After making Asparagus with Special Plum Sauce, I was thinking if anyone does not like plum sauce, the same dish can use other type of dressing or sauce. For this recipe, I use vegetarian oyster sauce (mushroom sauce) and mix other simple ingredients. I am still using Bamboo Fungus, its net like formation, to hold the asparagus together, so it is easier to pick up. They now look like Asparagus wearing white sock.

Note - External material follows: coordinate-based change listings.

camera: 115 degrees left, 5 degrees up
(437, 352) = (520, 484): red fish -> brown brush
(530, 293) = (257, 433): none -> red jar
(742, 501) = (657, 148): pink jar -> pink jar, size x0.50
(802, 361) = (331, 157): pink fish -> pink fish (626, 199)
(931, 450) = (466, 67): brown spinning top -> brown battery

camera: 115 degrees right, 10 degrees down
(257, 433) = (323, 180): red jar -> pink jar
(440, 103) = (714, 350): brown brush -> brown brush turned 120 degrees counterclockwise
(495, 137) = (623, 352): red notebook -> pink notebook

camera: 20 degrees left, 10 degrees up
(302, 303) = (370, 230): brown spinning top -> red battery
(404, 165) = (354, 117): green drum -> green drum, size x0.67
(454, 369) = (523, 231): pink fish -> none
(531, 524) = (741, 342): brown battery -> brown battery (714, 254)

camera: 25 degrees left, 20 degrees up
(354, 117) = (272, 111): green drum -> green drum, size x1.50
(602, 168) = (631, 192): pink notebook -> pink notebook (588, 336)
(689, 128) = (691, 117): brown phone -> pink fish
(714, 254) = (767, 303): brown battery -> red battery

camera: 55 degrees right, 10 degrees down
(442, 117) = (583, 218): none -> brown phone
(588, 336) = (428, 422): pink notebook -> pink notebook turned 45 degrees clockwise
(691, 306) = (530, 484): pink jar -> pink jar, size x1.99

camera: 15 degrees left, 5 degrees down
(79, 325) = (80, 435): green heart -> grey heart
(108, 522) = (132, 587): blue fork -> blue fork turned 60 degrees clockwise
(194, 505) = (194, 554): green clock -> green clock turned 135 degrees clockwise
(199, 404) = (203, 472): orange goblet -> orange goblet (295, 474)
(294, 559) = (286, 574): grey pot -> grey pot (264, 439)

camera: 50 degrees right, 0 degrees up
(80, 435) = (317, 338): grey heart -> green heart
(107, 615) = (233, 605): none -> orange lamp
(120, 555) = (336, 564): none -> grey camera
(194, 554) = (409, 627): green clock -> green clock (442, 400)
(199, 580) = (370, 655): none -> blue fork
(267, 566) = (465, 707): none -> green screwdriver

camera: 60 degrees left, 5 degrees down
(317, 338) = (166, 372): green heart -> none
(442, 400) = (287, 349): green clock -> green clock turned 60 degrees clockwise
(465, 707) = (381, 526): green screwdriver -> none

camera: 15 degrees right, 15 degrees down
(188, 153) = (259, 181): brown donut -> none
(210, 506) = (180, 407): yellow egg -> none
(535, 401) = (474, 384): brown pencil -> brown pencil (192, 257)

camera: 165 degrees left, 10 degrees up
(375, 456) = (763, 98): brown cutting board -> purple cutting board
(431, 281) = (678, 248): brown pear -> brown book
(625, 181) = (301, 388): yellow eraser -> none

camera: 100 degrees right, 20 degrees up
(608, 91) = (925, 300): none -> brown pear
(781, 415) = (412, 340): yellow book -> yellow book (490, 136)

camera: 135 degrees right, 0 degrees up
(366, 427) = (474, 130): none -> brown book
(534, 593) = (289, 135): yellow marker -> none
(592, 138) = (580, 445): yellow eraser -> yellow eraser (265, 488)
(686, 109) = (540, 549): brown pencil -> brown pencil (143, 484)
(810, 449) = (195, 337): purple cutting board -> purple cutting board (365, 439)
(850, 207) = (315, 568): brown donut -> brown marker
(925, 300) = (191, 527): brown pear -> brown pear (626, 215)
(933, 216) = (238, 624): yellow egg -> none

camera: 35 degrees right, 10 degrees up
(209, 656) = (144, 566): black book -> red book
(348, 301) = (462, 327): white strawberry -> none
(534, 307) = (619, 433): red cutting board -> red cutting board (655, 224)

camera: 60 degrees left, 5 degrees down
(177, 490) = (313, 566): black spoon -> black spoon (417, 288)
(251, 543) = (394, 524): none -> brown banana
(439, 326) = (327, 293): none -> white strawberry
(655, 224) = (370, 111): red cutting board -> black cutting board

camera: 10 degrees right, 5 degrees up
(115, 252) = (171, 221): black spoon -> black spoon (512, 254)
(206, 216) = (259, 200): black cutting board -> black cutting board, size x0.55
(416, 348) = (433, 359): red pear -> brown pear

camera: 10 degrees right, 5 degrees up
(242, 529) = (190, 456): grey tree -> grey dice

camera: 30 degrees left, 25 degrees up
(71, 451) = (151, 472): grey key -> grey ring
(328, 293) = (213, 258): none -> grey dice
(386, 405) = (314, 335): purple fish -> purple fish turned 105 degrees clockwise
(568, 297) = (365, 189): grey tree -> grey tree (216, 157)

Preparation: 10 mins Cooking time: 5 mins

Ingredients (serves 2)
° 8 asparagus, halved diagonally, blanched in boiling water for 30 seconds and drained well
° 8 bamboo fungus/bamboo pith, soaked and blanched in boiling water for 1 minute and drain
° 2 cloves garlic or 1 slice ginger
° 1 tablespoon olive oil
° few wolfberries (optional), soaked

Seasoning
° 1 tablespoon vegetarian oyster sauce
° 1 teaspoon sesame soil
° 60ml water
° ¼ teaspoon corn flour
° ¾ tablespoon cooking rice wine (optional)

Method
1. Put 2 sections of asparagus into each bamboo fungus. Arrange on a serving plate and garnish with carrot slice.
2. Combine all seasoning ingredients in a bowl and mix well. Set aside.
3. Heat the oil in a wok. Add the garlic or ginger and fry till fragrant.
4. Pour in the seasoning mixture and bring to a boil. Drizzle over the asparagus.
5. Garnish with wolfberries and serves immediately.